**Activity:** From the entries, filter out every line that lacks "input" and copy the rest.

**Records for processing:**
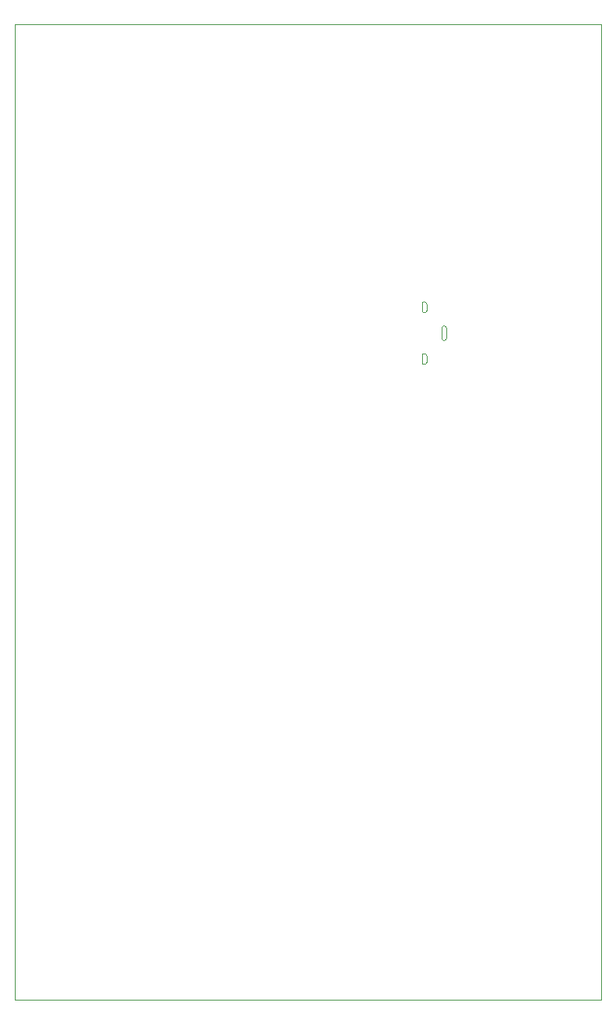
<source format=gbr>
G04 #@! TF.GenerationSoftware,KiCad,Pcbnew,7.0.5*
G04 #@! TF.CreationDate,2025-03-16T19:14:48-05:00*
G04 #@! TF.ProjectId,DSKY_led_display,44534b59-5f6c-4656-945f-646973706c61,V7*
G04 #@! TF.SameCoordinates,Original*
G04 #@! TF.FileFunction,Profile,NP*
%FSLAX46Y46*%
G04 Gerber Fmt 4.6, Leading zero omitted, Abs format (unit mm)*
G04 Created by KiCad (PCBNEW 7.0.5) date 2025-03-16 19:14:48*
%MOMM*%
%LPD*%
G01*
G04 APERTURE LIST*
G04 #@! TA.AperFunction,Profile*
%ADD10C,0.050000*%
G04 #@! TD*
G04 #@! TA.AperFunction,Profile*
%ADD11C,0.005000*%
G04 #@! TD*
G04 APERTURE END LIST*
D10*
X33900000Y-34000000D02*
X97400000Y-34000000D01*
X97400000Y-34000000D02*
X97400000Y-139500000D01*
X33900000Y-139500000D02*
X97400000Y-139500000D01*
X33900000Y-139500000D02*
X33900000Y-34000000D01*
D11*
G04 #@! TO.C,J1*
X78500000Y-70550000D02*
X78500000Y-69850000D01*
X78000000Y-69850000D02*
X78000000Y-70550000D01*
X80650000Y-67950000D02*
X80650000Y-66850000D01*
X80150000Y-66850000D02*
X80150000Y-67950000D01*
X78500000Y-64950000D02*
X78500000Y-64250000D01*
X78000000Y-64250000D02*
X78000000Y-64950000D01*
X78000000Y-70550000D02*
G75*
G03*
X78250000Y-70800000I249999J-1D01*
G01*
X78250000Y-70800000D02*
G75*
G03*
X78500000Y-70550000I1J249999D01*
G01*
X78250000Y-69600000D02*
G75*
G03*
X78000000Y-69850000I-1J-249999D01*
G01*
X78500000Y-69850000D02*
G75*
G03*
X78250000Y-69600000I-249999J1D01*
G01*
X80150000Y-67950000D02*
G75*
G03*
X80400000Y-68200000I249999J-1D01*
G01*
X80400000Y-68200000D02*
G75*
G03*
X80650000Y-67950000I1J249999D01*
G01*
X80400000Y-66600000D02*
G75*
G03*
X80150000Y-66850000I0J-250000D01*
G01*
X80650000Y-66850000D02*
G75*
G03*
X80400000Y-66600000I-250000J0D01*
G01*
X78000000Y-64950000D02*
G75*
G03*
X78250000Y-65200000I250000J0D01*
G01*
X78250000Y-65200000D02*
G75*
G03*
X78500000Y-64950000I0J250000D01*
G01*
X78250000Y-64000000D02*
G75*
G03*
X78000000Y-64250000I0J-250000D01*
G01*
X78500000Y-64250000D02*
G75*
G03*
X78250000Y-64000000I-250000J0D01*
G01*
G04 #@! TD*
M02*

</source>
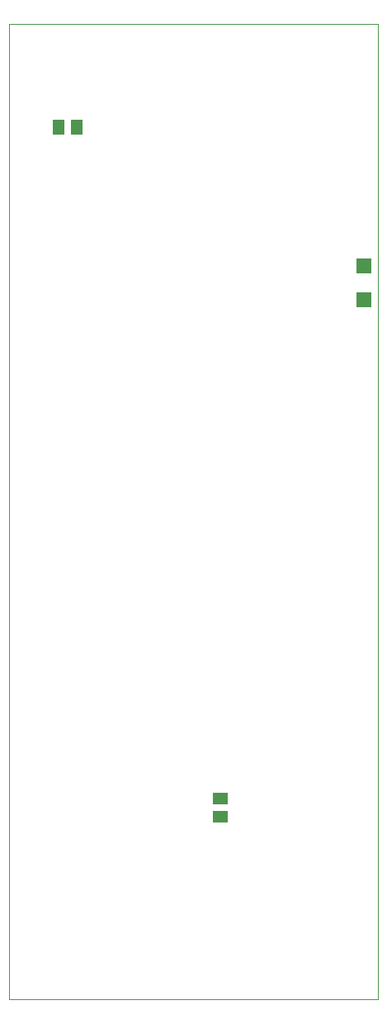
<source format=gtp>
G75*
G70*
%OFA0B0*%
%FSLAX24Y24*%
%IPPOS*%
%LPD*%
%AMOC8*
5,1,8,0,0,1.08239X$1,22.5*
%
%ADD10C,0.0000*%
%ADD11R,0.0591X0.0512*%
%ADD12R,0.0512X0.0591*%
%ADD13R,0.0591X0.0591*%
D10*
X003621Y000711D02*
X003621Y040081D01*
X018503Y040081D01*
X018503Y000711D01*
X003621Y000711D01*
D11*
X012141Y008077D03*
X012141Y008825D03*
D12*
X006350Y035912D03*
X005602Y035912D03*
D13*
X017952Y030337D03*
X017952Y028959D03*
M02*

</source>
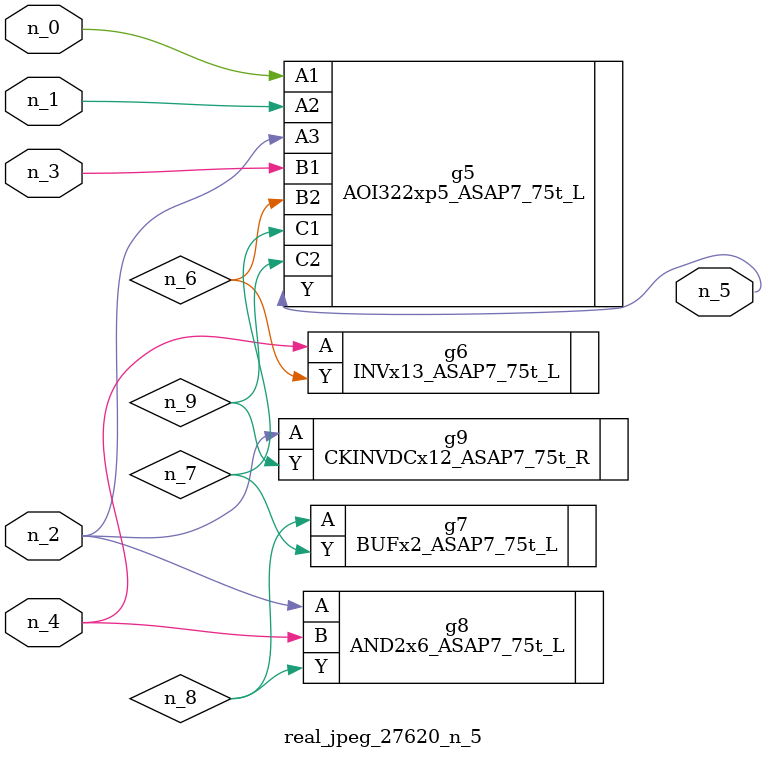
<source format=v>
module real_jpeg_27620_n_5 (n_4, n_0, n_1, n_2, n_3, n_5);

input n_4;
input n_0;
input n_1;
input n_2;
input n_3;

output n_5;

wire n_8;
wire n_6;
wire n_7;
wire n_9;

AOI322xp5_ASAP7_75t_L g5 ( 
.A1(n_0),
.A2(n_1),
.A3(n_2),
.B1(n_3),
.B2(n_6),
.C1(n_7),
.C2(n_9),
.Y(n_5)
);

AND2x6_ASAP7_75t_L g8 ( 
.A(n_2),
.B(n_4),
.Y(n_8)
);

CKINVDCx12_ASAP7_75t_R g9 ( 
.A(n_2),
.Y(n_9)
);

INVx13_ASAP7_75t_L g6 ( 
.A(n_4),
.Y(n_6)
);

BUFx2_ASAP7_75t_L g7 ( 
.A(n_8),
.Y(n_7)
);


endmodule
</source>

**Solution for this problem:**
input n_4;
input n_0;
input n_1;
input n_2;
input n_3;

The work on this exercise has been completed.